Churnalism.com Churnalism.com is a great new website by the Media Standards Trust. It is intended to help the public ‘distinguish between original journalism and churnalism’.

Churnalism is a news article that is based on a news release that hasn’t had much real journalistic input added and much of it has been cut and pasted from the source news release. What Churnalism.com does is allow you to paste in some copy, for example a news release from a company website, and it then compares it with news articles to find the degree of similarity. The result is a ‘churn rating’ that shows the percentage of any given article that has been reproduced from the news release. The FAQ has a more detailed explanation of how it does this using a database of articles on national newspaper websites, BBC news and Sky news.

In more than 20 years in public relations it is depressing that churnalism has become more and more prevalent. It used to be the case that it was mainly regional newspapers and vertical sector trade press that would reproduce vast swathes of your news release, and even then only if was well written in their style without reams of marketing bull. Today, as Churnalism.com shows, it’s even the national press and hallowed BBC that will do it.

The Guardian has a great article about how easy it is to create ‘fake’ news with the example of Chris Atkinson who duped the BBC, Daily Mail and Metro into running a fictitious story about Downing Street’s new cat actually belonging to his aunt.

It’s not, as far too many commentators have said, because of lazy journalists. It’s because there are less journalists trying to create more content. Something has got to give. Unfortunately it is the quality of the news that is published. This is where the vicious circle starts. If the quality of reporting in mainstream media isn’t really good then why would you pay for it? And if you don’t pay for it then that’s even less journalists the media owner can afford to employ. Which leads to even more churnalism.

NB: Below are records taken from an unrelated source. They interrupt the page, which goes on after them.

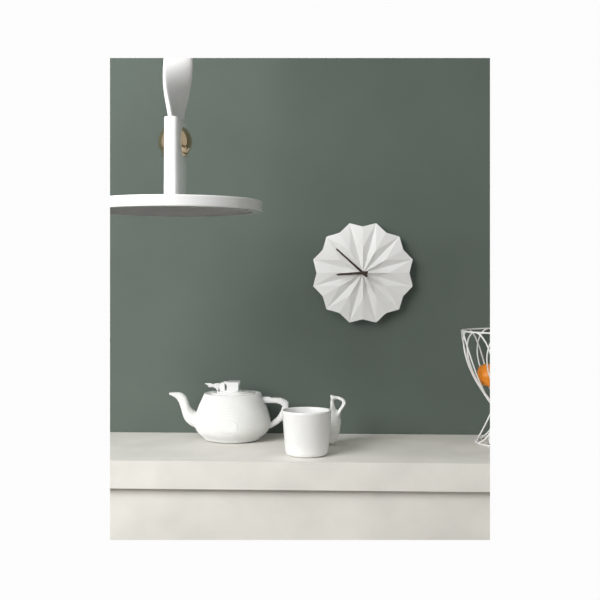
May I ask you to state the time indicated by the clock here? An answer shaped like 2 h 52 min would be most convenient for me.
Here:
8 h 52 min
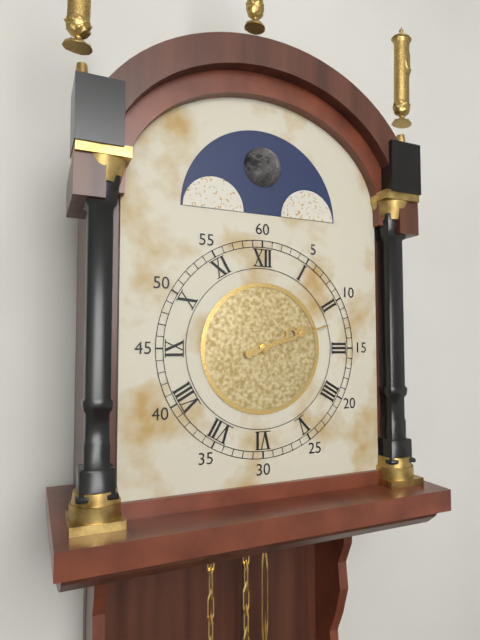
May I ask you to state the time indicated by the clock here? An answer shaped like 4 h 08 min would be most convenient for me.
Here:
2 h 12 min
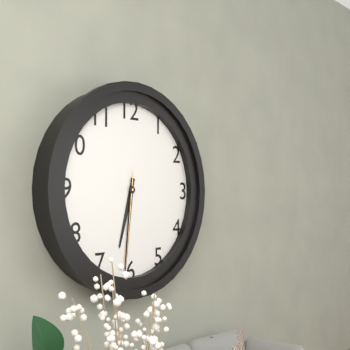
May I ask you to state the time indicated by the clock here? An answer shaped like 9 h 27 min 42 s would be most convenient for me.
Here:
6 h 31 min 31 s
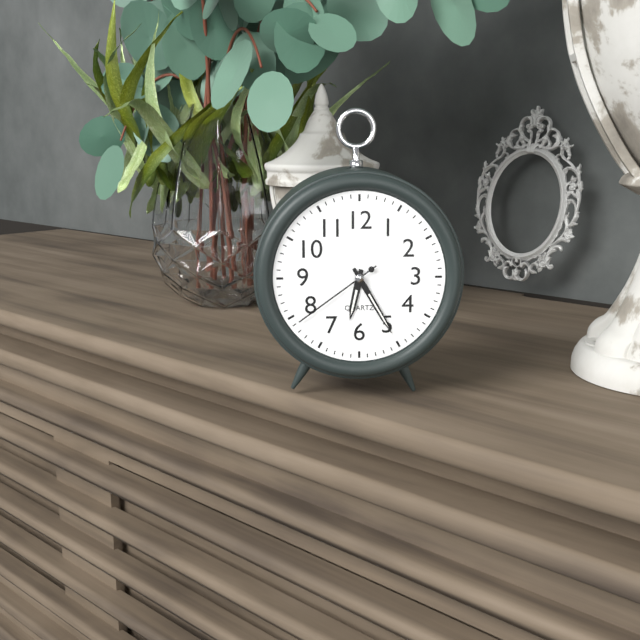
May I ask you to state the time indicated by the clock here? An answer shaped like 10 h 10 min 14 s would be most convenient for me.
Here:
6 h 25 min 39 s
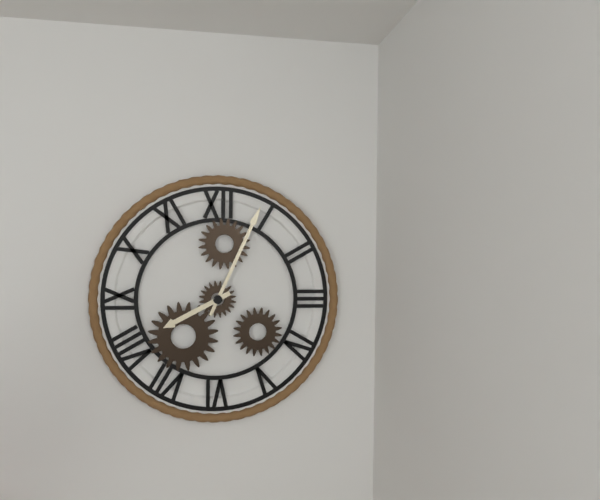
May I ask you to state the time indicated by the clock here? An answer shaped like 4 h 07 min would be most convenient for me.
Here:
8 h 04 min
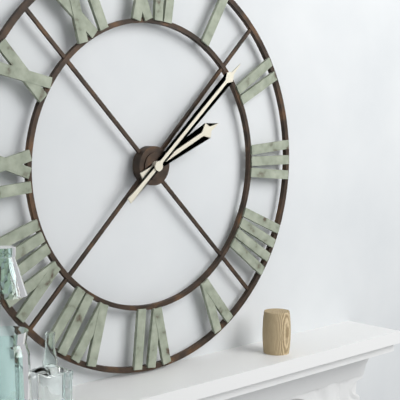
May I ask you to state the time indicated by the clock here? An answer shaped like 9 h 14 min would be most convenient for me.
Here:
2 h 08 min
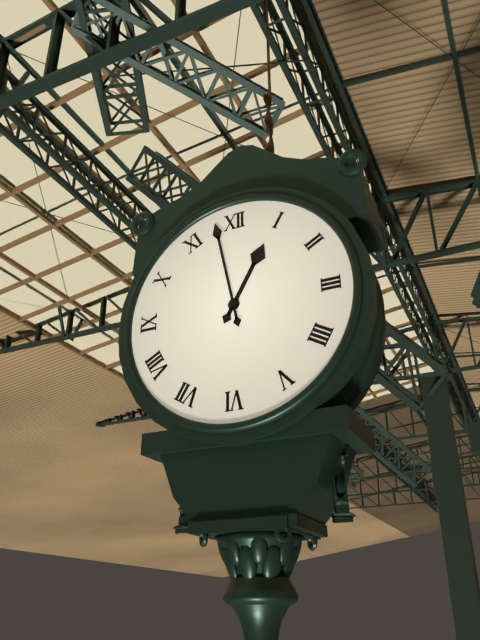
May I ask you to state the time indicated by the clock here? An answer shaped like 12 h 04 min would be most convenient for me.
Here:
12 h 58 min
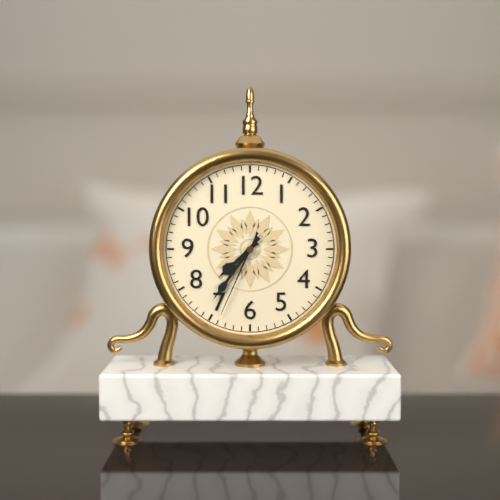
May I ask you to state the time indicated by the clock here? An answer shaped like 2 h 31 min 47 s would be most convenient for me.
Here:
7 h 36 min 34 s
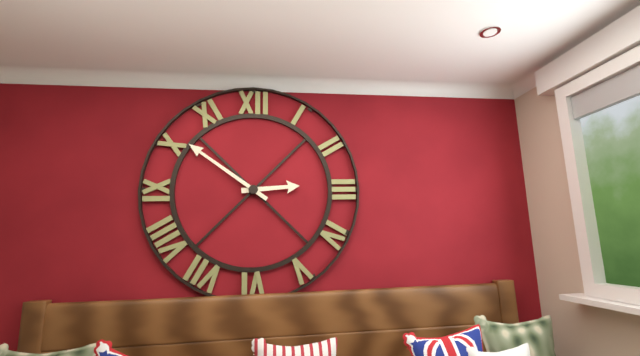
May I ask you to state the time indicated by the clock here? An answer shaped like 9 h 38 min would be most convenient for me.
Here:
2 h 51 min
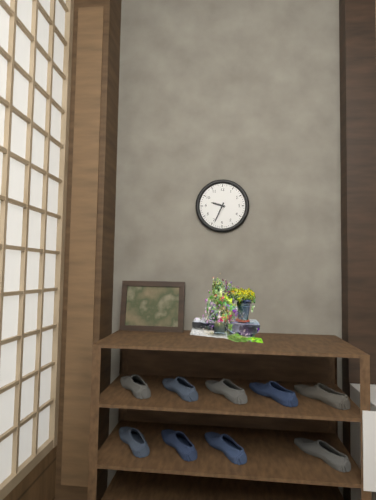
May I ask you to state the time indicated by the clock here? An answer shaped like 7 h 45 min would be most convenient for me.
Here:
9 h 34 min
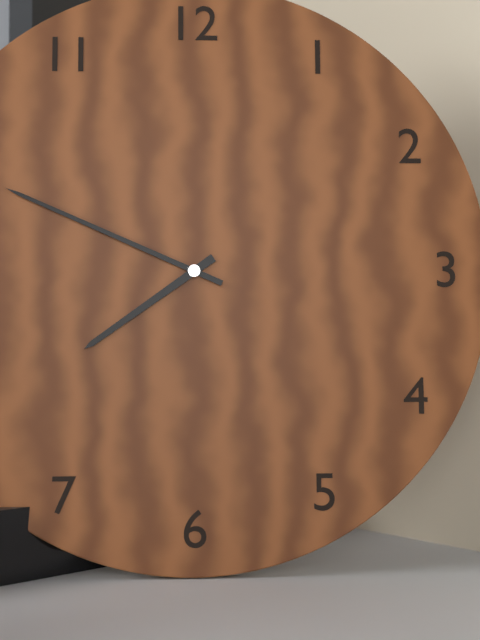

The site is intended to highlight the problem of churnalism, but I can already envisage some PR agencies and in-house PR people rubbing their hands with glee as they imagine how they can use it to evidence the success of their activity. ‘Just look at how many nationals used so much of our news release, aren’t we fantastic.’ It isn’t great. In fact it’s depressing as without a healthy mainstream media the public relations industry will be a lot less important.